→ Given records
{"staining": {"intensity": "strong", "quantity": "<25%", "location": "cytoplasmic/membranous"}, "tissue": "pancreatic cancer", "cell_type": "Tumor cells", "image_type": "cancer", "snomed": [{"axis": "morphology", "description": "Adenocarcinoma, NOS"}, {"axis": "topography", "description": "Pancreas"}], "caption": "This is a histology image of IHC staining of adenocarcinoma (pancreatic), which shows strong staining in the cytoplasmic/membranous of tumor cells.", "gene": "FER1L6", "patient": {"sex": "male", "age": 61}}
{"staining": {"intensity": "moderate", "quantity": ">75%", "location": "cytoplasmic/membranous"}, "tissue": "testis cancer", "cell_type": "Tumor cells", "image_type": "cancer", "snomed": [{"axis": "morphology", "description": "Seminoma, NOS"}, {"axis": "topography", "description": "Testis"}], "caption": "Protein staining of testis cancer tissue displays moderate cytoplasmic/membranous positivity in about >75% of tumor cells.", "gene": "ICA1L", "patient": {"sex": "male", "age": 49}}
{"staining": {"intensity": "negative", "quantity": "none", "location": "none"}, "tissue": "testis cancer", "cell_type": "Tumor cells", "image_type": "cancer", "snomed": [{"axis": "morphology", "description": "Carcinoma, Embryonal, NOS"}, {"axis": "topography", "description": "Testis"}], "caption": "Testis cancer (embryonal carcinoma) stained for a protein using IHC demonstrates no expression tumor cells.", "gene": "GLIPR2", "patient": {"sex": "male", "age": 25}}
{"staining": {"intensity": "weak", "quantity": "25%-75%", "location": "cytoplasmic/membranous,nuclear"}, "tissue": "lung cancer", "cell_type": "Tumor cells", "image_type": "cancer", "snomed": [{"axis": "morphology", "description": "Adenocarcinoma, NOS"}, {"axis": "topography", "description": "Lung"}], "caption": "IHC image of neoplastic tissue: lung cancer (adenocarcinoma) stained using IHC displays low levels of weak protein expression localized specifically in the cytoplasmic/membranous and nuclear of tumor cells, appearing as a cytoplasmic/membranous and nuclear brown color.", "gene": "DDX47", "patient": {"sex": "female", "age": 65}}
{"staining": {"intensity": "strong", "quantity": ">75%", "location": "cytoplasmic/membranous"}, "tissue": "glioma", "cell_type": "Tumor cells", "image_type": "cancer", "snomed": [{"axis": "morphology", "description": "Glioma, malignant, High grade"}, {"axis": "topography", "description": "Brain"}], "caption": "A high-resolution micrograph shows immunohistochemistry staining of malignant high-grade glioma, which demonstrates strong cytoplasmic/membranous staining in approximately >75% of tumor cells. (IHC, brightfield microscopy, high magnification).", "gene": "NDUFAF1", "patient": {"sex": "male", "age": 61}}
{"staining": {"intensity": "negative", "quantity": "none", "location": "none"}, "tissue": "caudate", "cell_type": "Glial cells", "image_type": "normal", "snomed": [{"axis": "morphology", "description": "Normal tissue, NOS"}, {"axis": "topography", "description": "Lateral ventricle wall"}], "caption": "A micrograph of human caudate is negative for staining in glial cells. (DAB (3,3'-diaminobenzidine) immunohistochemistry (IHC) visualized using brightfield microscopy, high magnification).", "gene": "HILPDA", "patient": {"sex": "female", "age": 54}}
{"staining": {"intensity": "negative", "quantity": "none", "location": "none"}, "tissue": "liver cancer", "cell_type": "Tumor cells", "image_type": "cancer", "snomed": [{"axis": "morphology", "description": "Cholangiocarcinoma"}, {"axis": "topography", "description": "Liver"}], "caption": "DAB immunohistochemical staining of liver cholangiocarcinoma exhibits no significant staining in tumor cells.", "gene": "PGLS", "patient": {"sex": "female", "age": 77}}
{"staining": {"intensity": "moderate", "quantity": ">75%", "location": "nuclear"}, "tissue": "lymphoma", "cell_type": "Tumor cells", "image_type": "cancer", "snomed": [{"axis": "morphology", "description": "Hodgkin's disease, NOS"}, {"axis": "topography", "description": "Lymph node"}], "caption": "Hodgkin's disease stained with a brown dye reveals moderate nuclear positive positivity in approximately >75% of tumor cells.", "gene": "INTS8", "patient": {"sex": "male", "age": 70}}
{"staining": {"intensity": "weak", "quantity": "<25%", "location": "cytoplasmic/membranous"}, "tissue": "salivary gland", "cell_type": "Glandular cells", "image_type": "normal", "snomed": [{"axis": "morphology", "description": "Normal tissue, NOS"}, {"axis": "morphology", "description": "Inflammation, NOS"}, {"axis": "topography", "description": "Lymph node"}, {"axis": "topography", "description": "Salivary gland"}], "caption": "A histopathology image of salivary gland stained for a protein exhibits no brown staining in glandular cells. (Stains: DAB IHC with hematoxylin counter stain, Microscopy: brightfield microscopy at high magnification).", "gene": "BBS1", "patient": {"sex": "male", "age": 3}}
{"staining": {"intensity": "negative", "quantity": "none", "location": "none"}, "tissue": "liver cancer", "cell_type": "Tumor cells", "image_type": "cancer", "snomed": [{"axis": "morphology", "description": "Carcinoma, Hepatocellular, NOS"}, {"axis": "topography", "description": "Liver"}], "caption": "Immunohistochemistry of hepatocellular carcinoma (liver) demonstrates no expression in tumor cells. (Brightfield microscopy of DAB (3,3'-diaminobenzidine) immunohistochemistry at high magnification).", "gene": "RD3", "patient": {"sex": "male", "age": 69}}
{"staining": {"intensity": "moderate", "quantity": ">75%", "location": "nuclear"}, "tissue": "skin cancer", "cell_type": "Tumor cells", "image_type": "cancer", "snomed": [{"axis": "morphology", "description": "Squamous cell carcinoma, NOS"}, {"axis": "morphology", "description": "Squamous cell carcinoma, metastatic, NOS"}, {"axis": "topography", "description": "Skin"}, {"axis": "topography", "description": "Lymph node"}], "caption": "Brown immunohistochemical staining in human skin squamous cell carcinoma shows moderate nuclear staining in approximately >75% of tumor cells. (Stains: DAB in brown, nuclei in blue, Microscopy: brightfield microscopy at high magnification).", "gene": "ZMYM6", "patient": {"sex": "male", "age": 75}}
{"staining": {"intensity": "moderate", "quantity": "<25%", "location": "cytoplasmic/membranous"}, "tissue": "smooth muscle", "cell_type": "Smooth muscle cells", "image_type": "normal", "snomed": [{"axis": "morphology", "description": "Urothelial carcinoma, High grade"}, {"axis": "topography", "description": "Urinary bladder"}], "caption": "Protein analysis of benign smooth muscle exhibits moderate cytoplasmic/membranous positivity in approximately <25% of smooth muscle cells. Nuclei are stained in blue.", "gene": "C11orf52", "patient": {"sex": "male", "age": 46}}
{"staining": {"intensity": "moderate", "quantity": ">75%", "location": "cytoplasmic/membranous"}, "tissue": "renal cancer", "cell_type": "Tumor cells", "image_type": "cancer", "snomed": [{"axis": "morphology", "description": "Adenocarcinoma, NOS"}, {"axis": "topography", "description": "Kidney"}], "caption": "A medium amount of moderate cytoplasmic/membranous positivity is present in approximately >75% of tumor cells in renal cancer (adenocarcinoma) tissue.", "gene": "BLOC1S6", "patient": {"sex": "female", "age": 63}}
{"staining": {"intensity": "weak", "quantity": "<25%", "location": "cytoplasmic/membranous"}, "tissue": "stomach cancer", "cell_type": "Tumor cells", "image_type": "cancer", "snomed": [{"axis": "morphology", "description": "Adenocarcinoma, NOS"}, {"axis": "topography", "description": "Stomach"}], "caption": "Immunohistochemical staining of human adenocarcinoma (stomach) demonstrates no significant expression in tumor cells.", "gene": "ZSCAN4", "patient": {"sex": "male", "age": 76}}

→ Aim of the task
Output the entire listing again, word for word.

→ Expected output
{"staining": {"intensity": "strong", "quantity": "<25%", "location": "cytoplasmic/membranous"}, "tissue": "pancreatic cancer", "cell_type": "Tumor cells", "image_type": "cancer", "snomed": [{"axis": "morphology", "description": "Adenocarcinoma, NOS"}, {"axis": "topography", "description": "Pancreas"}], "caption": "This is a histology image of IHC staining of adenocarcinoma (pancreatic), which shows strong staining in the cytoplasmic/membranous of tumor cells.", "gene": "FER1L6", "patient": {"sex": "male", "age": 61}}
{"staining": {"intensity": "moderate", "quantity": ">75%", "location": "cytoplasmic/membranous"}, "tissue": "testis cancer", "cell_type": "Tumor cells", "image_type": "cancer", "snomed": [{"axis": "morphology", "description": "Seminoma, NOS"}, {"axis": "topography", "description": "Testis"}], "caption": "Protein staining of testis cancer tissue displays moderate cytoplasmic/membranous positivity in about >75% of tumor cells.", "gene": "ICA1L", "patient": {"sex": "male", "age": 49}}
{"staining": {"intensity": "negative", "quantity": "none", "location": "none"}, "tissue": "testis cancer", "cell_type": "Tumor cells", "image_type": "cancer", "snomed": [{"axis": "morphology", "description": "Carcinoma, Embryonal, NOS"}, {"axis": "topography", "description": "Testis"}], "caption": "Testis cancer (embryonal carcinoma) stained for a protein using IHC demonstrates no expression tumor cells.", "gene": "GLIPR2", "patient": {"sex": "male", "age": 25}}
{"staining": {"intensity": "weak", "quantity": "25%-75%", "location": "cytoplasmic/membranous,nuclear"}, "tissue": "lung cancer", "cell_type": "Tumor cells", "image_type": "cancer", "snomed": [{"axis": "morphology", "description": "Adenocarcinoma, NOS"}, {"axis": "topography", "description": "Lung"}], "caption": "IHC image of neoplastic tissue: lung cancer (adenocarcinoma) stained using IHC displays low levels of weak protein expression localized specifically in the cytoplasmic/membranous and nuclear of tumor cells, appearing as a cytoplasmic/membranous and nuclear brown color.", "gene": "DDX47", "patient": {"sex": "female", "age": 65}}
{"staining": {"intensity": "strong", "quantity": ">75%", "location": "cytoplasmic/membranous"}, "tissue": "glioma", "cell_type": "Tumor cells", "image_type": "cancer", "snomed": [{"axis": "morphology", "description": "Glioma, malignant, High grade"}, {"axis": "topography", "description": "Brain"}], "caption": "A high-resolution micrograph shows immunohistochemistry staining of malignant high-grade glioma, which demonstrates strong cytoplasmic/membranous staining in approximately >75% of tumor cells. (IHC, brightfield microscopy, high magnification).", "gene": "NDUFAF1", "patient": {"sex": "male", "age": 61}}
{"staining": {"intensity": "negative", "quantity": "none", "location": "none"}, "tissue": "caudate", "cell_type": "Glial cells", "image_type": "normal", "snomed": [{"axis": "morphology", "description": "Normal tissue, NOS"}, {"axis": "topography", "description": "Lateral ventricle wall"}], "caption": "A micrograph of human caudate is negative for staining in glial cells. (DAB (3,3'-diaminobenzidine) immunohistochemistry (IHC) visualized using brightfield microscopy, high magnification).", "gene": "HILPDA", "patient": {"sex": "female", "age": 54}}
{"staining": {"intensity": "negative", "quantity": "none", "location": "none"}, "tissue": "liver cancer", "cell_type": "Tumor cells", "image_type": "cancer", "snomed": [{"axis": "morphology", "description": "Cholangiocarcinoma"}, {"axis": "topography", "description": "Liver"}], "caption": "DAB immunohistochemical staining of liver cholangiocarcinoma exhibits no significant staining in tumor cells.", "gene": "PGLS", "patient": {"sex": "female", "age": 77}}
{"staining": {"intensity": "moderate", "quantity": ">75%", "location": "nuclear"}, "tissue": "lymphoma", "cell_type": "Tumor cells", "image_type": "cancer", "snomed": [{"axis": "morphology", "description": "Hodgkin's disease, NOS"}, {"axis": "topography", "description": "Lymph node"}], "caption": "Hodgkin's disease stained with a brown dye reveals moderate nuclear positive positivity in approximately >75% of tumor cells.", "gene": "INTS8", "patient": {"sex": "male", "age": 70}}
{"staining": {"intensity": "weak", "quantity": "<25%", "location": "cytoplasmic/membranous"}, "tissue": "salivary gland", "cell_type": "Glandular cells", "image_type": "normal", "snomed": [{"axis": "morphology", "description": "Normal tissue, NOS"}, {"axis": "morphology", "description": "Inflammation, NOS"}, {"axis": "topography", "description": "Lymph node"}, {"axis": "topography", "description": "Salivary gland"}], "caption": "A histopathology image of salivary gland stained for a protein exhibits no brown staining in glandular cells. (Stains: DAB IHC with hematoxylin counter stain, Microscopy: brightfield microscopy at high magnification).", "gene": "BBS1", "patient": {"sex": "male", "age": 3}}
{"staining": {"intensity": "negative", "quantity": "none", "location": "none"}, "tissue": "liver cancer", "cell_type": "Tumor cells", "image_type": "cancer", "snomed": [{"axis": "morphology", "description": "Carcinoma, Hepatocellular, NOS"}, {"axis": "topography", "description": "Liver"}], "caption": "Immunohistochemistry of hepatocellular carcinoma (liver) demonstrates no expression in tumor cells. (Brightfield microscopy of DAB (3,3'-diaminobenzidine) immunohistochemistry at high magnification).", "gene": "RD3", "patient": {"sex": "male", "age": 69}}
{"staining": {"intensity": "moderate", "quantity": ">75%", "location": "nuclear"}, "tissue": "skin cancer", "cell_type": "Tumor cells", "image_type": "cancer", "snomed": [{"axis": "morphology", "description": "Squamous cell carcinoma, NOS"}, {"axis": "morphology", "description": "Squamous cell carcinoma, metastatic, NOS"}, {"axis": "topography", "description": "Skin"}, {"axis": "topography", "description": "Lymph node"}], "caption": "Brown immunohistochemical staining in human skin squamous cell carcinoma shows moderate nuclear staining in approximately >75% of tumor cells. (Stains: DAB in brown, nuclei in blue, Microscopy: brightfield microscopy at high magnification).", "gene": "ZMYM6", "patient": {"sex": "male", "age": 75}}
{"staining": {"intensity": "moderate", "quantity": "<25%", "location": "cytoplasmic/membranous"}, "tissue": "smooth muscle", "cell_type": "Smooth muscle cells", "image_type": "normal", "snomed": [{"axis": "morphology", "description": "Urothelial carcinoma, High grade"}, {"axis": "topography", "description": "Urinary bladder"}], "caption": "Protein analysis of benign smooth muscle exhibits moderate cytoplasmic/membranous positivity in approximately <25% of smooth muscle cells. Nuclei are stained in blue.", "gene": "C11orf52", "patient": {"sex": "male", "age": 46}}
{"staining": {"intensity": "moderate", "quantity": ">75%", "location": "cytoplasmic/membranous"}, "tissue": "renal cancer", "cell_type": "Tumor cells", "image_type": "cancer", "snomed": [{"axis": "morphology", "description": "Adenocarcinoma, NOS"}, {"axis": "topography", "description": "Kidney"}], "caption": "A medium amount of moderate cytoplasmic/membranous positivity is present in approximately >75% of tumor cells in renal cancer (adenocarcinoma) tissue.", "gene": "BLOC1S6", "patient": {"sex": "female", "age": 63}}
{"staining": {"intensity": "weak", "quantity": "<25%", "location": "cytoplasmic/membranous"}, "tissue": "stomach cancer", "cell_type": "Tumor cells", "image_type": "cancer", "snomed": [{"axis": "morphology", "description": "Adenocarcinoma, NOS"}, {"axis": "topography", "description": "Stomach"}], "caption": "Immunohistochemical staining of human adenocarcinoma (stomach) demonstrates no significant expression in tumor cells.", "gene": "ZSCAN4", "patient": {"sex": "male", "age": 76}}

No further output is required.